Les mises en cause de la formation en général laissent souvent apparaître une confusion entre le métier et l’emploi. La formation vise l’apprentissage d’un métier, tandis que la prise de fonctions dans un établissement sous-entend l’occupation d’un poste, c’est-à-dire d’un emploi précis dans un contexte géographique, social et économique bien déterminé. Placé en situation, le professionnel formé se doit donc d’adapter lui-même les connaissances acquises sur le métier au contexte géographique, social et économique du poste d’affectation. En bref, exercer un métier, c’est déployer ses connaissances en les adaptant à une situation donnée. Car l’éducation ne consiste pas en l’exécution de tâches répétitives comme à l’usine. Elle nécessite un engagement réflexif et une remise en cause permanente de la part du professionnel.    
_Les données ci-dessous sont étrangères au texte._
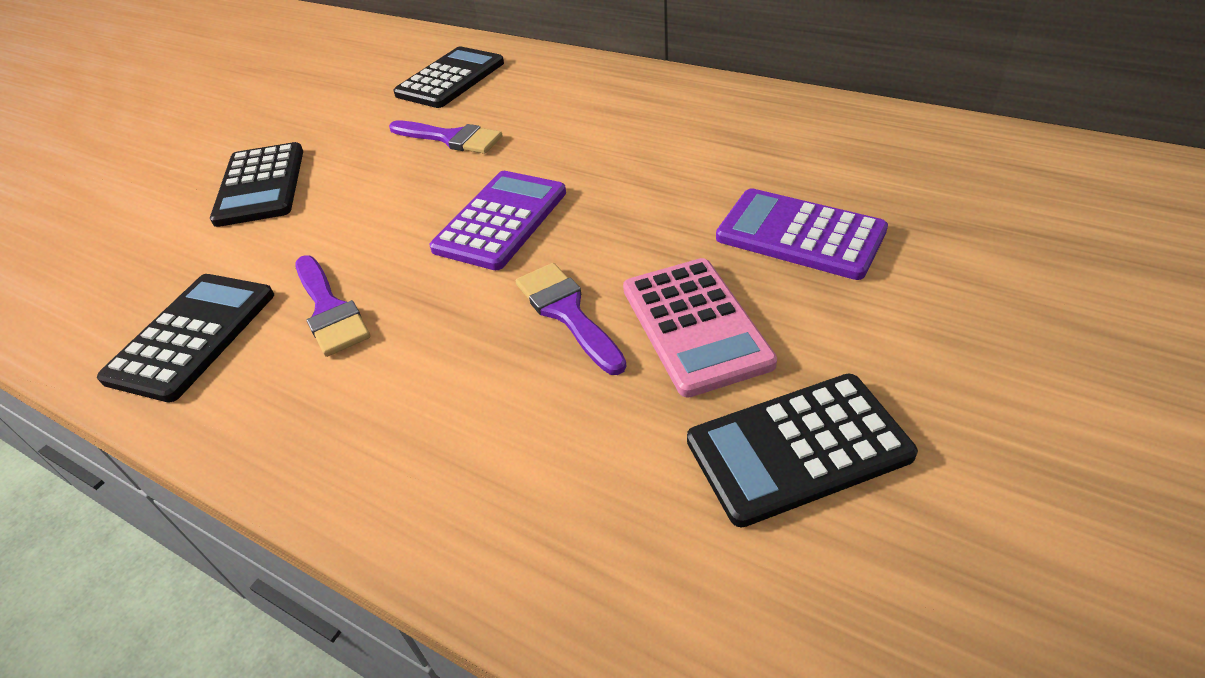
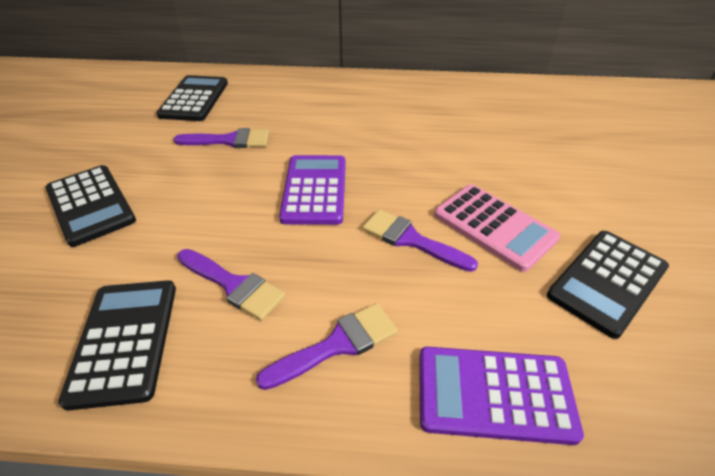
camera: 30 degrees left, 0 degrees up
purple calculator [716,188,888,280] -> purple calculator moved to [419,347,584,445]
none -> purple brush [256,303,398,390]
Il faut donc se rendre à une évidence : quelle que soit la richesse d’une formation, elle ne remplacera jamais l’effort du professionnel pour s’adapter au contexte de l’emploi qu’il occupe. La meilleure preuve en est que, affectés dans un même établissement, deux personnes qui ont suivi la même formation ne réagiront pas forcément de la même manière : l’un peut s’adapter sans peine là même où l’autre éprouvera d’énormes difficultés. Mais il y a pire que la difficulté d’adaptation : c’est d’avoir une représentation idéalisée de l’élève. Car, dans ce cas, on n’arrive même pas à comprendre que le public scolaire puisse être différent de l’image qu’on s’en était faite.